TEXT
## Begin

I shall always bless that little play of hers which first brought me near to so fine a creature. I rather think that I never met any one who gave out so much as she did. To me, at least, she gave, gave all the time. I hope she was not exhausted after our long "confabs." I was most certainly refreshed and replenished.

Photograph by the London Autotype Co.

J. M. BARRIE

FROM THE PAINTING BY LESLIE BROOKE. BARRIE'S PLAY, "ALICE-SIT-BY-THE-FIRE," WHICH HE WROTE FOR MISS TERRY, WAS PRODUCED BY HER IN 1905

The first performance of "Journeys End in Lovers' Meeting" she watched from a private box with the Princess of Wales (our present Queen) and Henry Irving. She came round afterwards just burning with enthusiasm and praising me for work which was really not good. She spoiled me for other women.

## End

WHAT IS ASKED
1. Copy word for word the part of the passage about Miss Terry that starts with "I shall always" and ends with "for other women.".
2. Write the next part of the passage about Miss Terry, picking up after its final sentence.

ENTRIES PROVIDED
## Begin

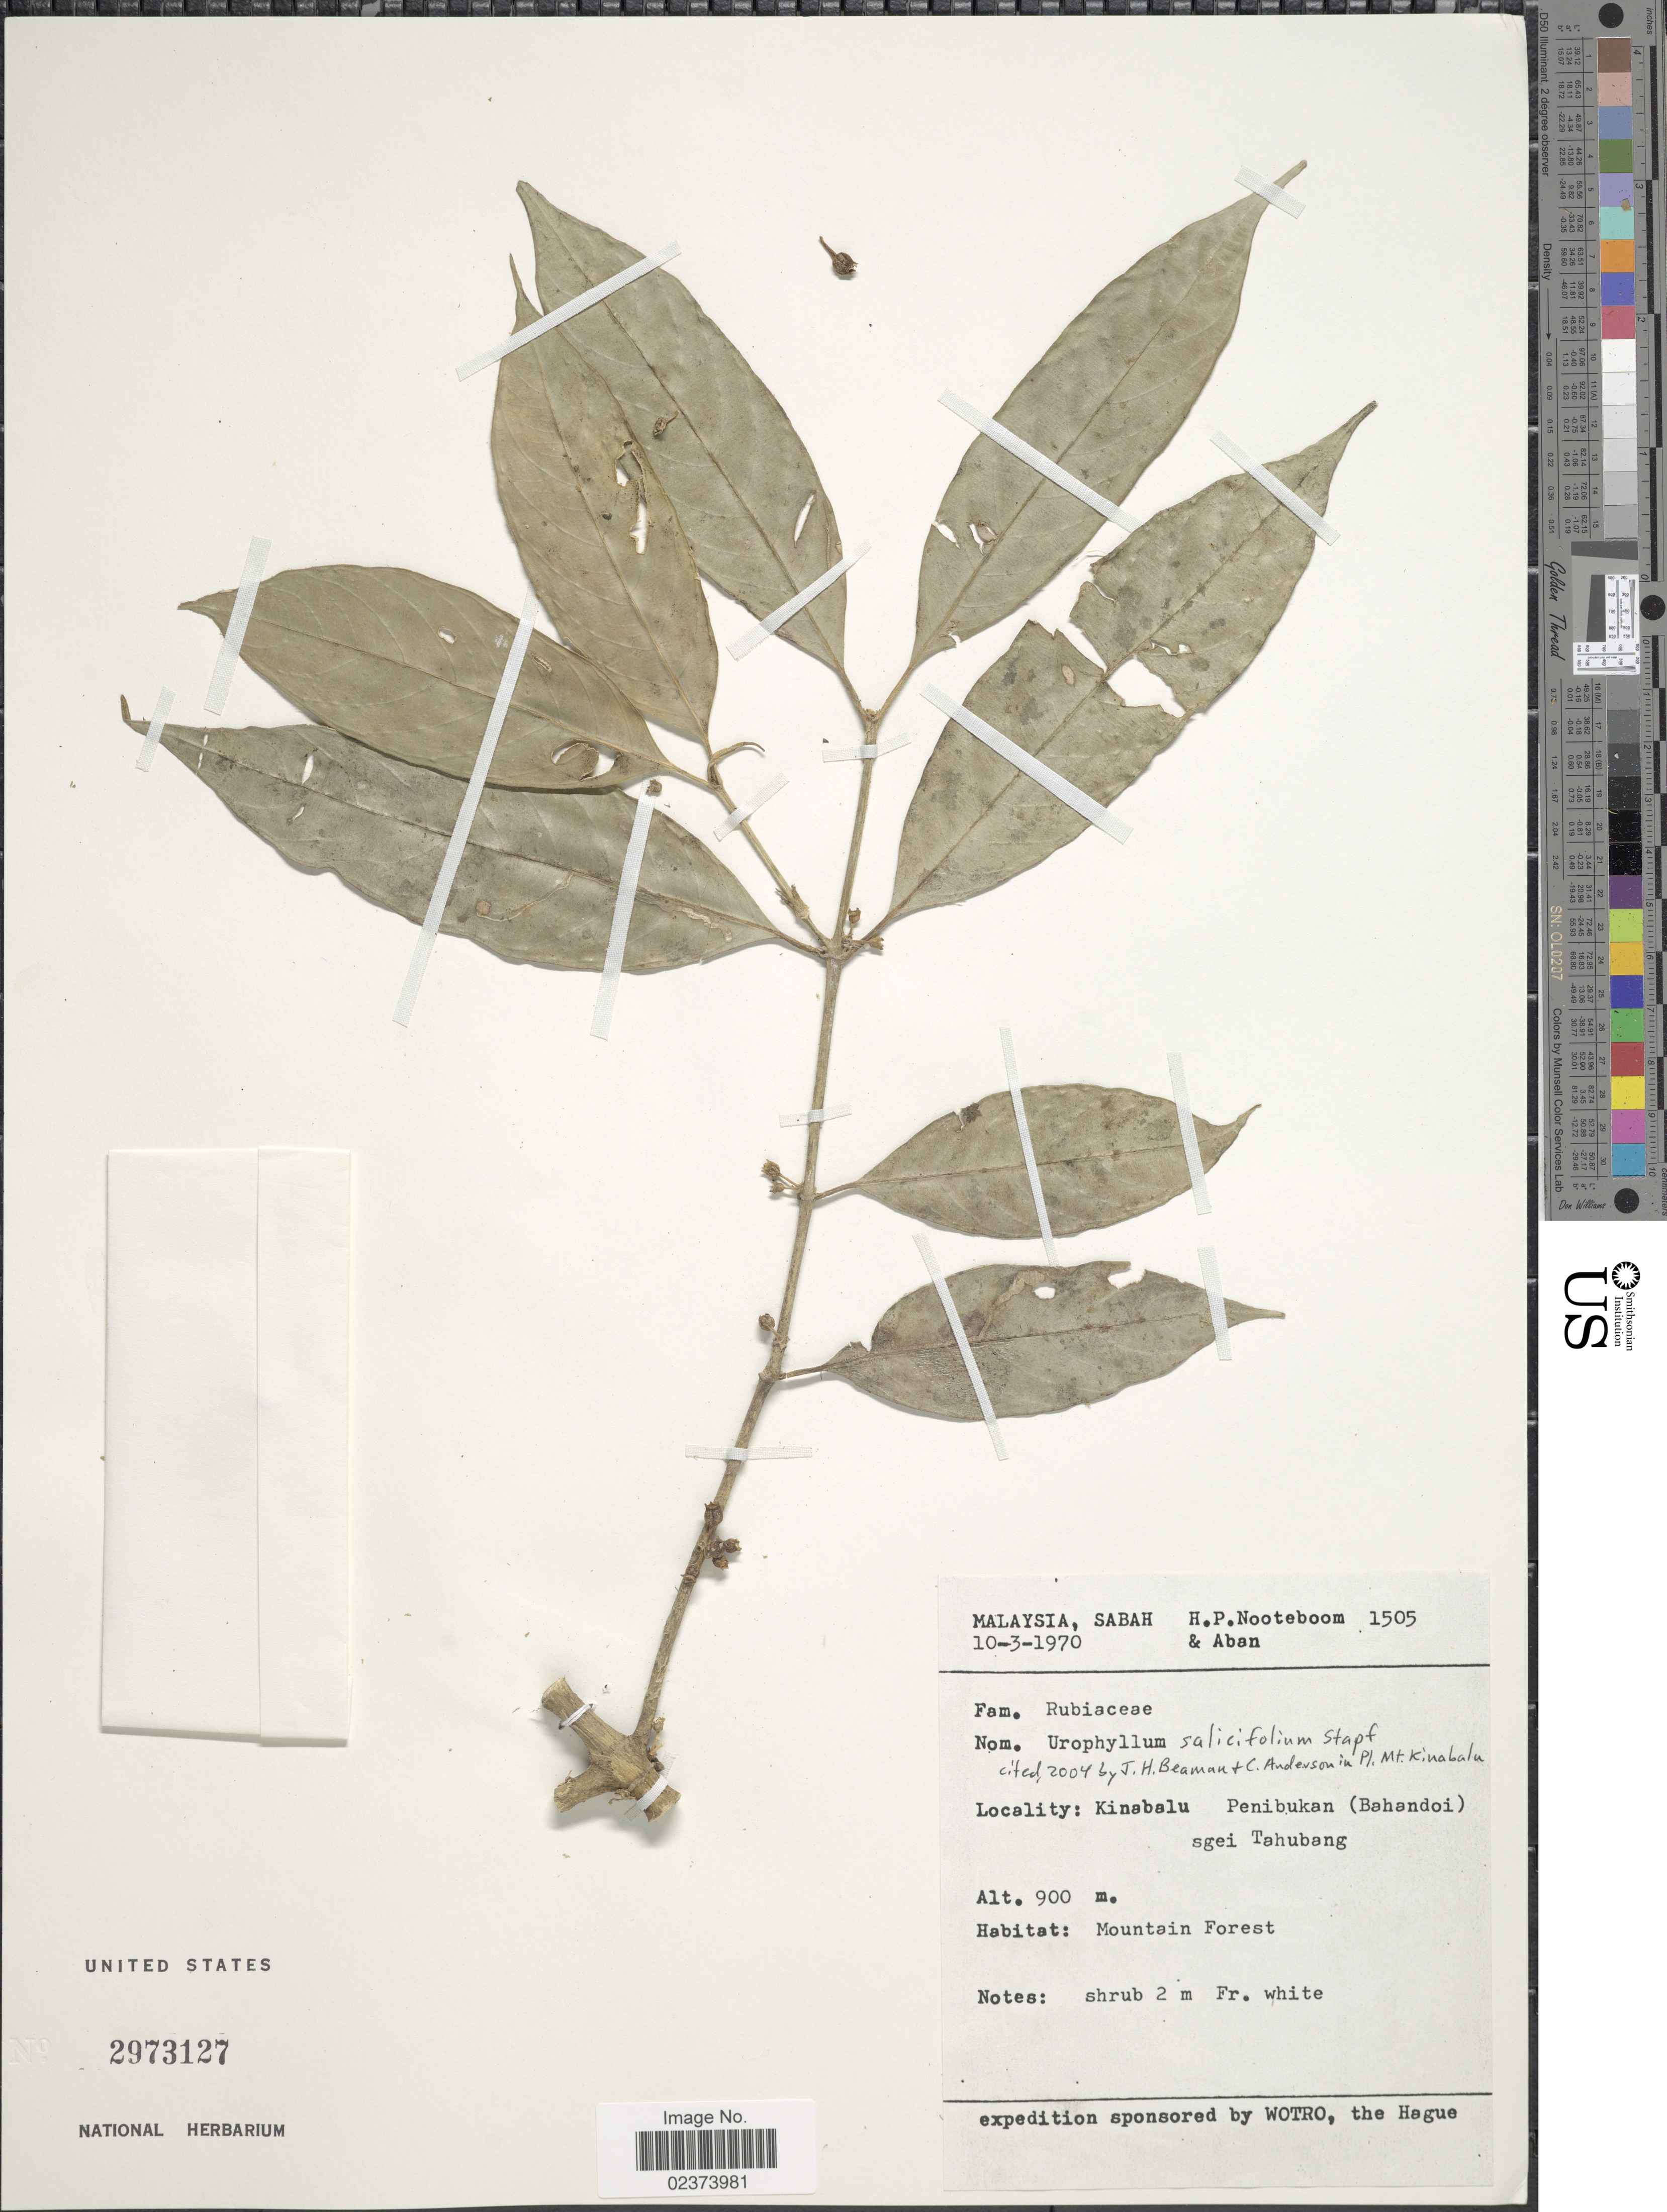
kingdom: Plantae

## End
## Begin

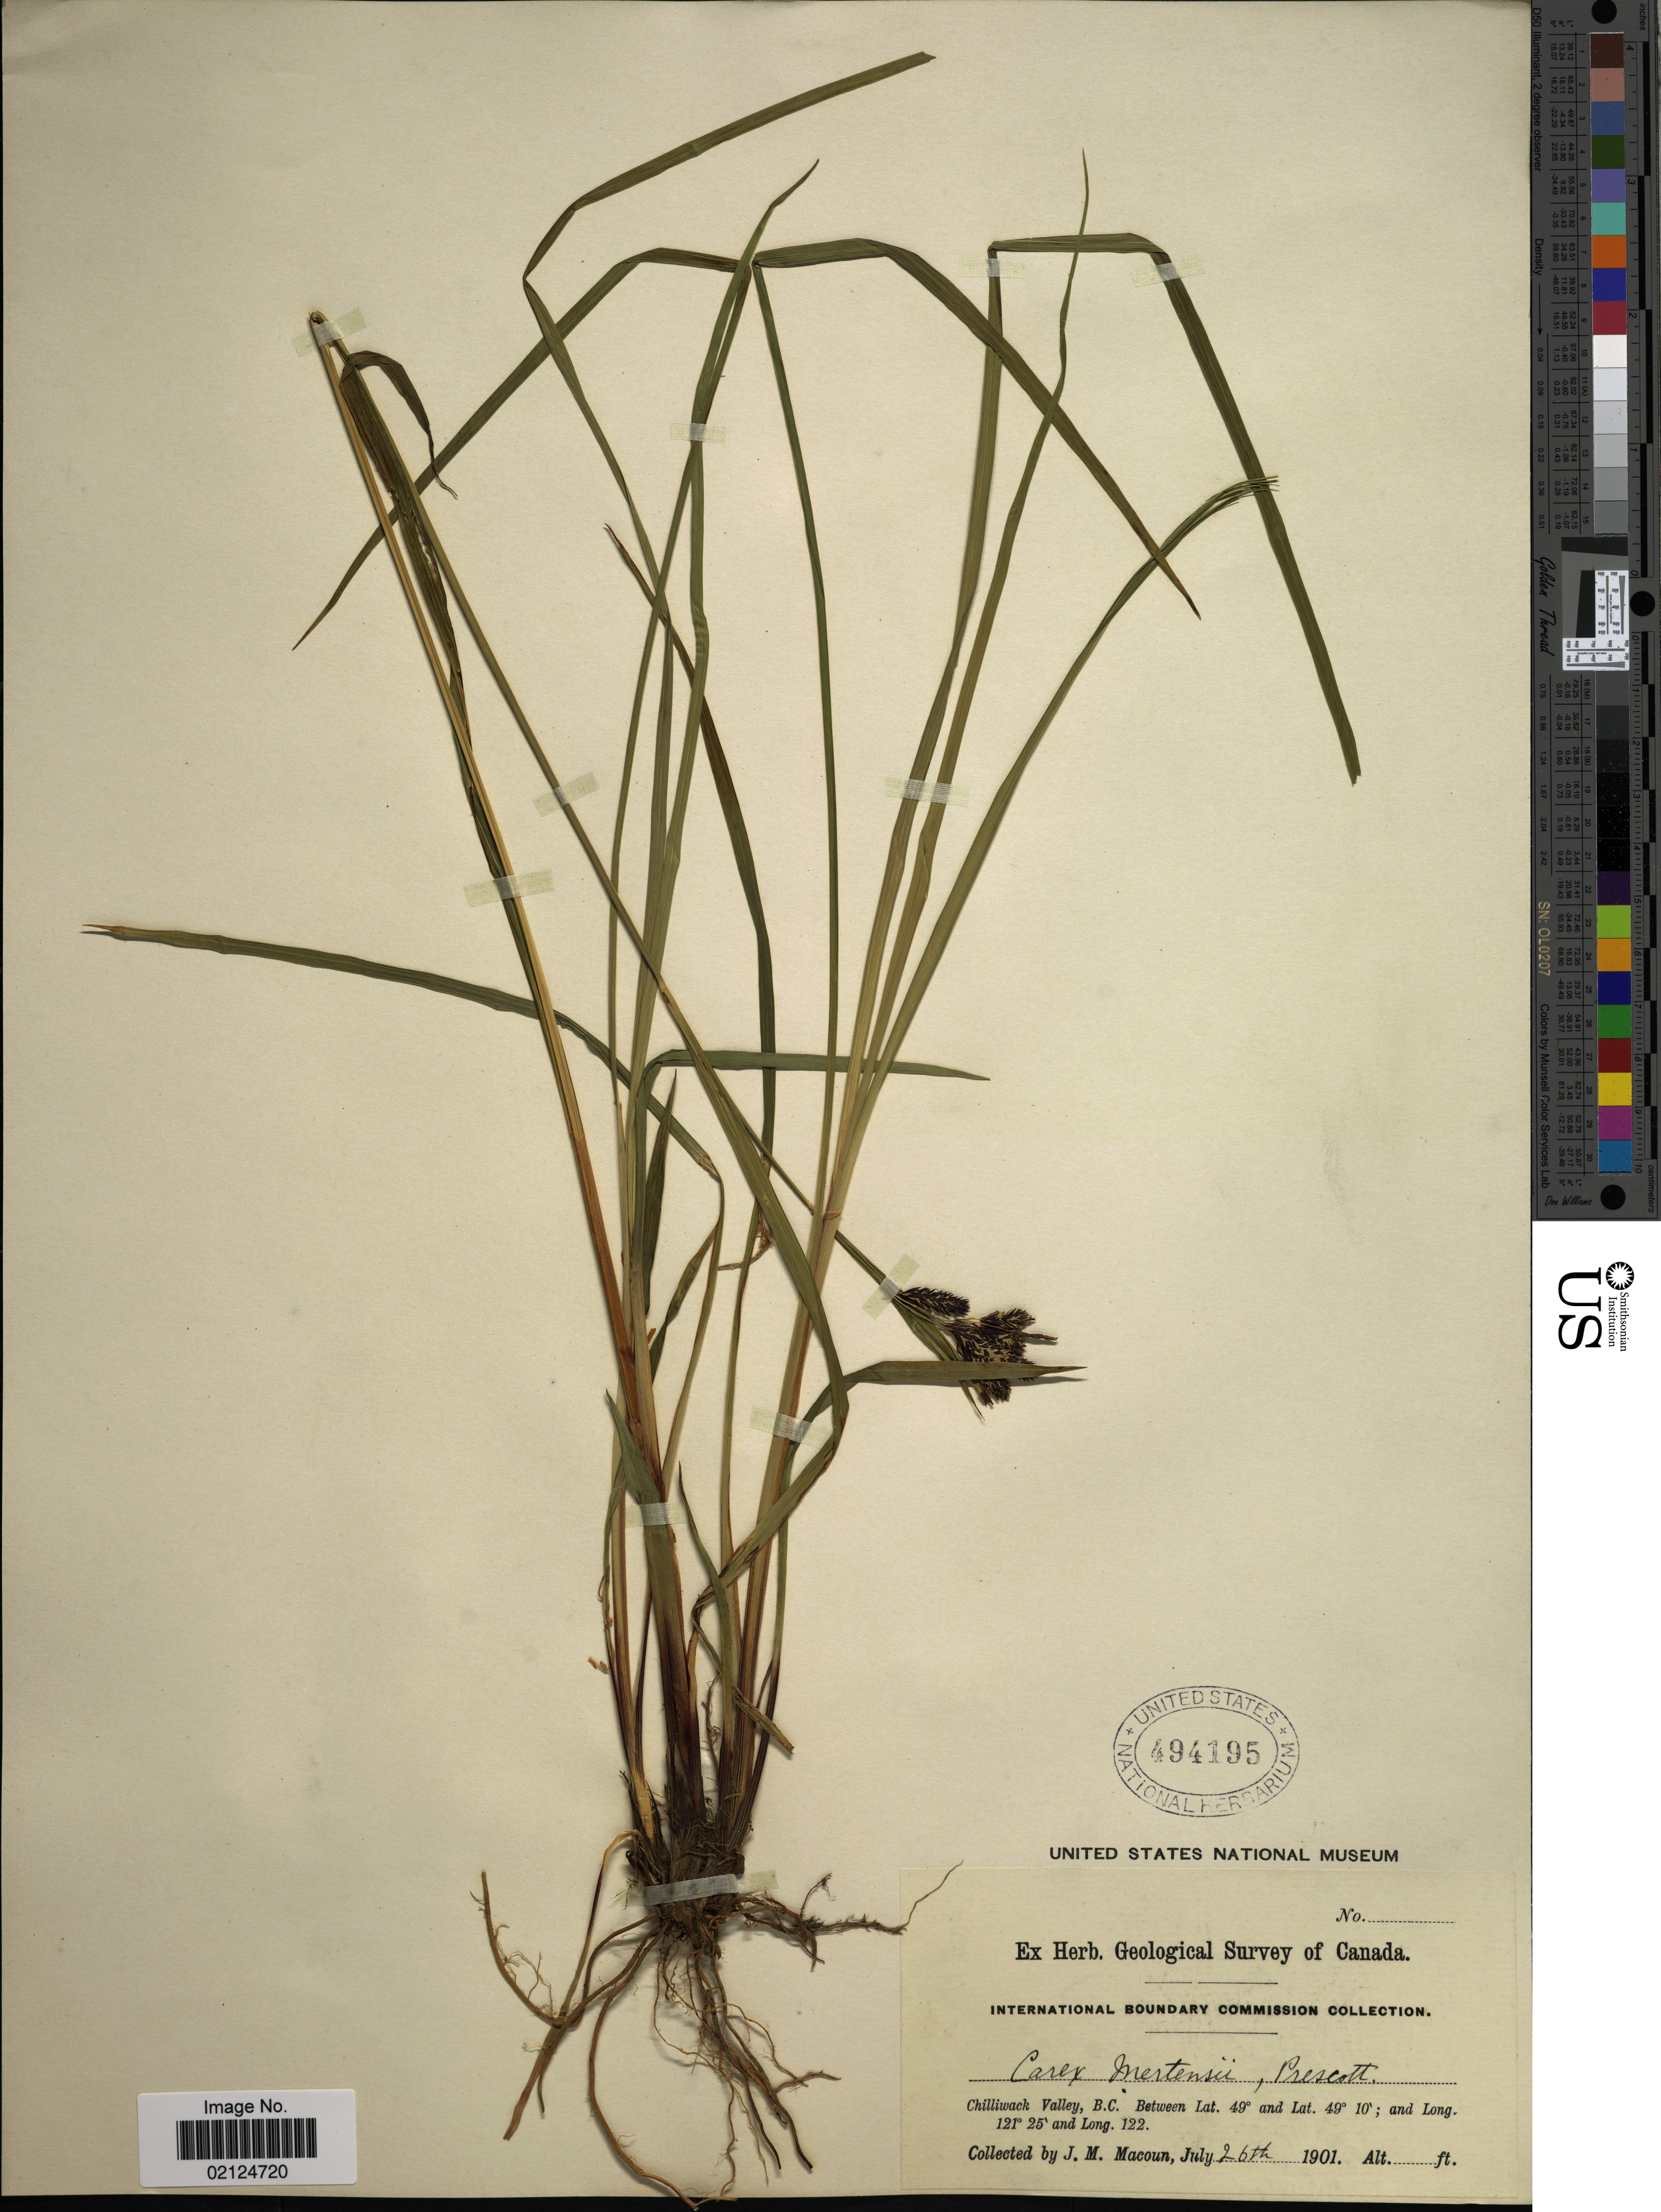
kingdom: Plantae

## End

TASK ANSWERS
1.
I shall always bless that little play of hers which first brought me near to so fine a creature. I rather think that I never met any one who gave out so much as she did. To me, at least, she gave, gave all the time. I hope she was not exhausted after our long "confabs." I was most certainly refreshed and replenished.

Photograph by the London Autotype Co.

J. M. BARRIE

FROM THE PAINTING BY LESLIE BROOKE. BARRIE'S PLAY, "ALICE-SIT-BY-THE-FIRE," WHICH HE WROTE FOR MISS TERRY, WAS PRODUCED BY HER IN 1905

The first performance of "Journeys End in Lovers' Meeting" she watched from a private box with the Princess of Wales (our present Queen) and Henry Irving. She came round afterwards just burning with enthusiasm and praising me for work which was really not good. She spoiled me for other women.

2.
Her best play was, I think, "The Ambassador," in which Violet Vanbrugh, who is now Mrs. Bouchier, played a pathetic part very beautifully, and made a great advance in her profession. There was some idea of Pearl Craigie writing a play for Henry Irving and me, but it never came to anything. There was a play on the same subject as "The School for Saints," and another about Guizot.

Feb. 11, 1898.

"My very dear Nell:

"I have an idea for a real four-act comedy (in these matters nothing daunts me!), founded on a charming little episode in the private lives of Princess Lieven (the famous Russian ambassadress), and the celebrated Guizot, the French Prime Minister and historian. I should have to veil the identity slightly, and also make the story a husband-and-wife story; it would be more amusing this way. It is comedy from beginning to end. Sir Henry would make a splendid Guizot, and you the ideal Madame de Lieven. Do let me talk it over with you. 'The School for Saints' was, as it were, a born biography. But the Lieven-Guizot idea is a play.

"Yours ever affectionately,

"Pearl Mary Teresa Craigie."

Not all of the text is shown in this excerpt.